Un último estado de cosas caracteriza a la cristiandad. Hoy reconocemos sus rasgos: satisfacción de sí misma, indiferente tibieza, pretensiones religiosas de poseerlo todo y saberlo todo (Dt. 8:17; Os. 12:8). “De ninguna cosa tengo necesidad”: es lo que parecen decir también los creyentes que descuidan la oración.

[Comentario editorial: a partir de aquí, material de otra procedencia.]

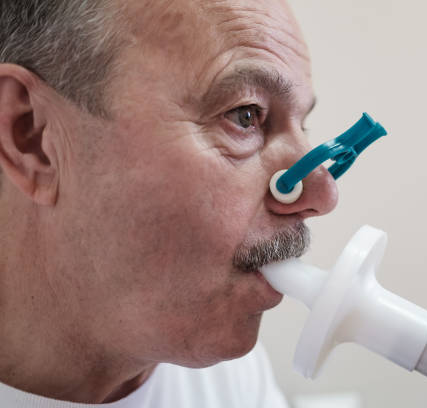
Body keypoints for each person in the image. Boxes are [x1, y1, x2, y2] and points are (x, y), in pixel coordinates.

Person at [0, 0, 338, 406]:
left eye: (301, 125)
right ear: (32, 136)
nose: (322, 195)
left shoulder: (228, 381)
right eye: (246, 116)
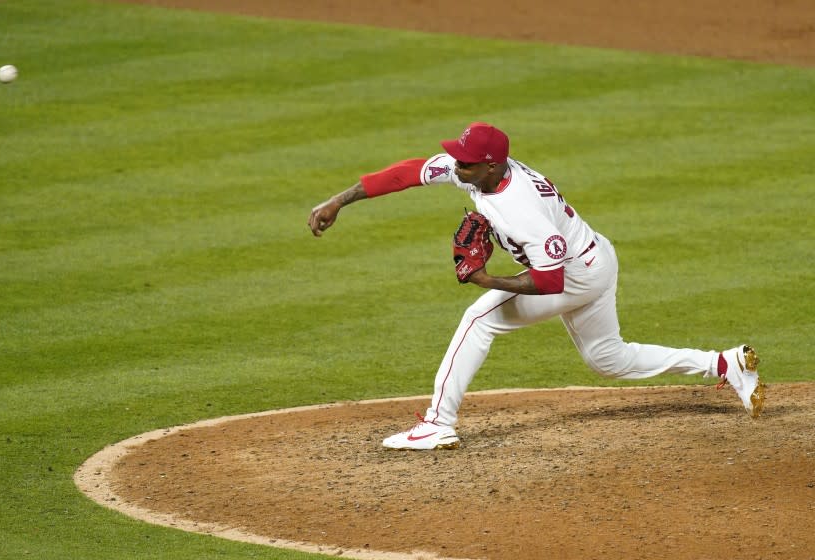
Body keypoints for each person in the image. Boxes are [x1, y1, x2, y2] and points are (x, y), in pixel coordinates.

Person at [307, 122, 765, 450]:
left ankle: (437, 424)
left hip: (576, 274)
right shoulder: (480, 170)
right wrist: (339, 201)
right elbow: (409, 171)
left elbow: (551, 281)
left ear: (489, 167)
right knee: (609, 358)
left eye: (465, 163)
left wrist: (486, 279)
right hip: (596, 255)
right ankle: (724, 364)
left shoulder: (520, 208)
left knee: (479, 320)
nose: (455, 166)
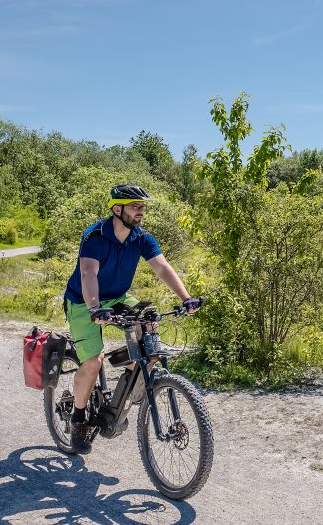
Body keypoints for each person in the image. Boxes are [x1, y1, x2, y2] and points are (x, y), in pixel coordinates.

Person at [63, 183, 199, 454]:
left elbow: (161, 266)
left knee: (150, 333)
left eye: (142, 207)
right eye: (135, 206)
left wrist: (186, 298)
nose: (141, 211)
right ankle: (79, 418)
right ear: (117, 209)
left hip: (117, 298)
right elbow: (89, 274)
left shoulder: (141, 237)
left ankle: (120, 396)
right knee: (92, 362)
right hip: (83, 302)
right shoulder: (95, 237)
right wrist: (94, 308)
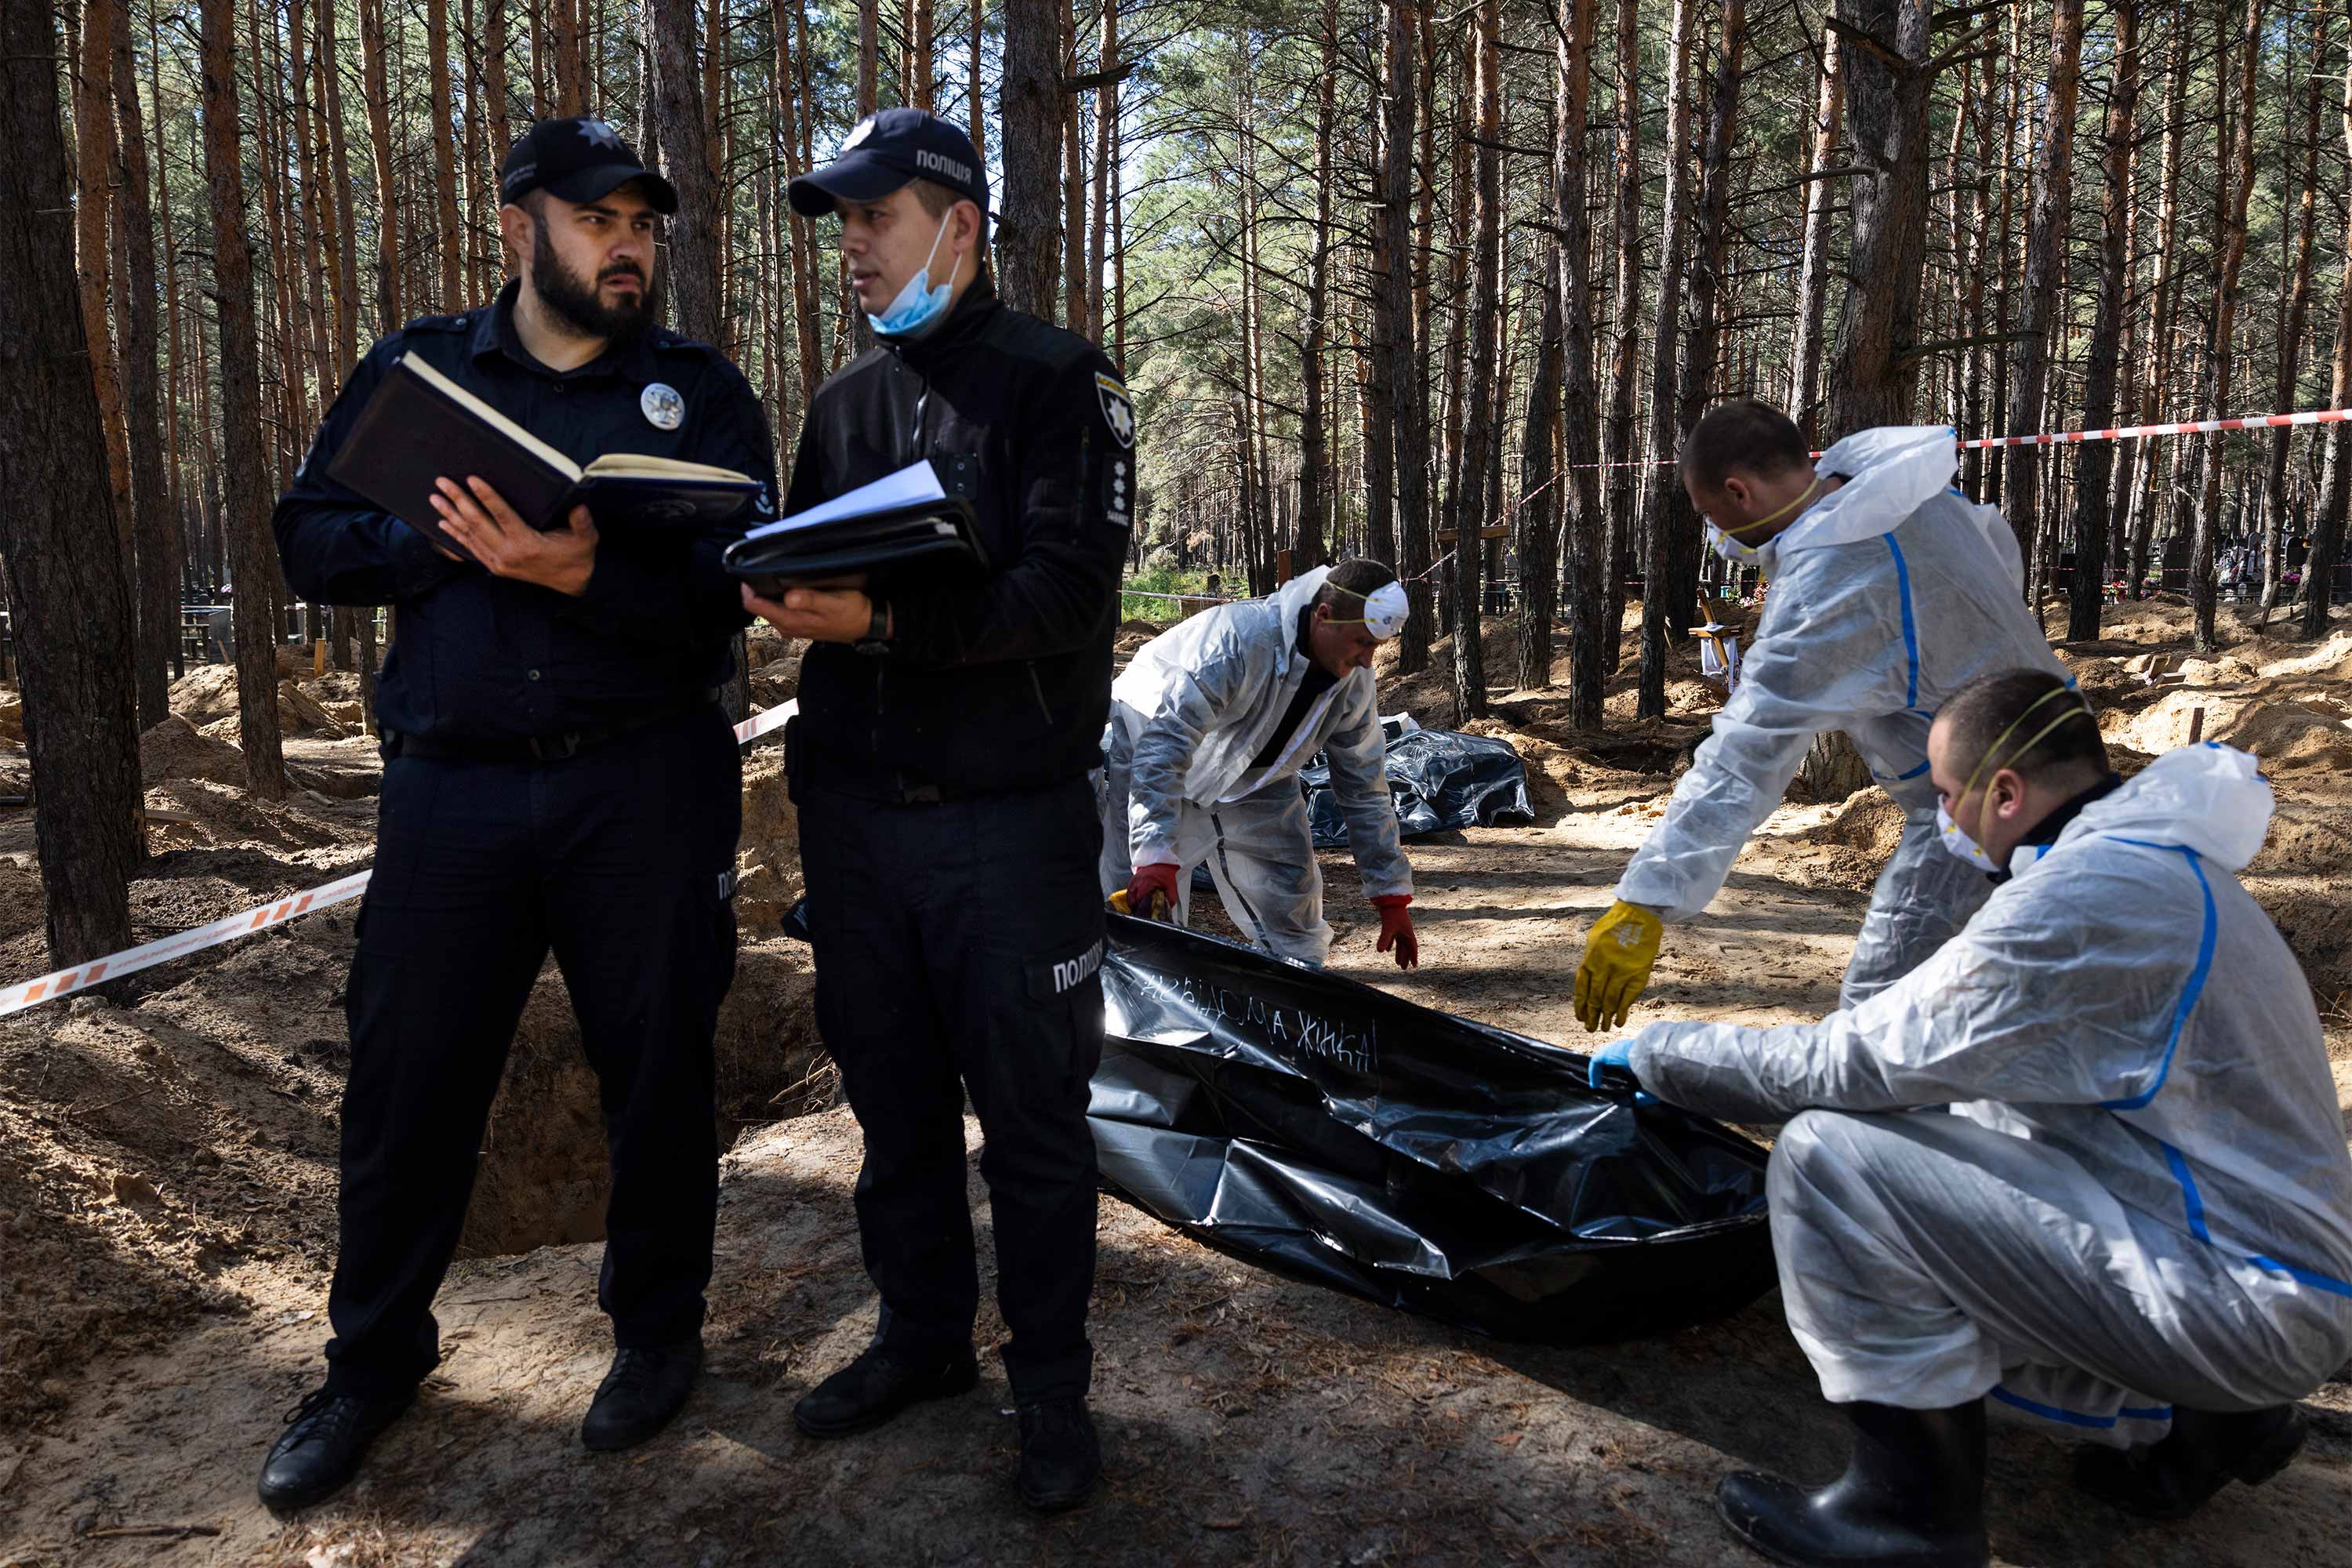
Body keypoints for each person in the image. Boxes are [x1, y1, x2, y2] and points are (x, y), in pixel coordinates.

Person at [260, 115, 773, 1508]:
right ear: (520, 226)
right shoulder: (418, 369)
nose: (626, 246)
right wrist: (443, 540)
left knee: (659, 1068)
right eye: (598, 220)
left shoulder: (696, 390)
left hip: (644, 778)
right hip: (452, 792)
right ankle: (371, 1364)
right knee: (409, 1079)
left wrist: (576, 575)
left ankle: (657, 1336)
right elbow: (307, 533)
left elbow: (737, 592)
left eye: (643, 225)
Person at [1590, 669, 2352, 1566]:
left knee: (1832, 1157)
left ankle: (1908, 1514)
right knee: (1962, 1115)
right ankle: (2222, 1423)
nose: (1943, 819)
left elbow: (1855, 1063)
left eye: (1947, 796)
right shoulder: (2164, 870)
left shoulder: (2083, 899)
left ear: (2004, 791)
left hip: (2243, 1297)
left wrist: (1662, 1054)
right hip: (2262, 1267)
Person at [746, 107, 1128, 1512]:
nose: (850, 245)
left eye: (874, 218)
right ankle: (921, 1340)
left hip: (1006, 828)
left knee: (1031, 1125)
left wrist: (885, 618)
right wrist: (786, 601)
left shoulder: (1059, 384)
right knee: (893, 1111)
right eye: (839, 223)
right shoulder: (845, 404)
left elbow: (1068, 596)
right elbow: (805, 576)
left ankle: (1054, 1397)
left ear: (957, 225)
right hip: (852, 822)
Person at [1573, 400, 2066, 1033]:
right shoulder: (1920, 503)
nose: (1715, 533)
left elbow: (1745, 760)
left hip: (1980, 816)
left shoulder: (1829, 582)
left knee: (1884, 1022)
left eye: (1708, 515)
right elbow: (2000, 561)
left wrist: (1645, 900)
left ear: (1737, 491)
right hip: (2070, 767)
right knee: (2008, 999)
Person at [1102, 558, 1418, 968]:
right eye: (1362, 643)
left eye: (1375, 646)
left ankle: (1296, 1004)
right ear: (1324, 617)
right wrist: (1154, 855)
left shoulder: (1352, 685)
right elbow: (1167, 744)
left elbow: (1364, 787)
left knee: (1291, 898)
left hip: (1258, 774)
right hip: (1153, 737)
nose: (1367, 661)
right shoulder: (1239, 640)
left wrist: (1390, 895)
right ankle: (1138, 1006)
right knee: (1143, 902)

A Laodicea le faltan tres cosas capitales: el oro, es decir, la verdadera justicia según Dios; las vestiduras blancas, a saber, el testimonio práctico que resulta de ella y un colirio, es decir, el discernimiento que da el Espíritu Santo. ¡Pero aún no es demasiado tarde para que el que tiene oídos, oiga! El Señor da sucesivamente un consejo: que cada cual se apresure a adquirir de él lo que le falta (Mt. 25:3); un aliento: a los que él ama, Cristo reprende y castiga; una exhortación a ser celoso y arrepentirse; una promesa que no tiene precio: la del versículo 20. A los que hayan recibido a Cristo en su corazón, él, a su vez, los recibirá en el cielo, en su trono (v. 21).
Queridos amigos, es el fin de la historia de la Iglesia en la tierra. Pero, por grande que sea la decadencia, la presencia del Señor aún puede ser comprobada. Ella hace arder el corazón con un indecible gozo, como lo experimentaron los dos discípulos cierta tarde, cuando Jesús entró para quedarse con ellos (Lc. 24:29).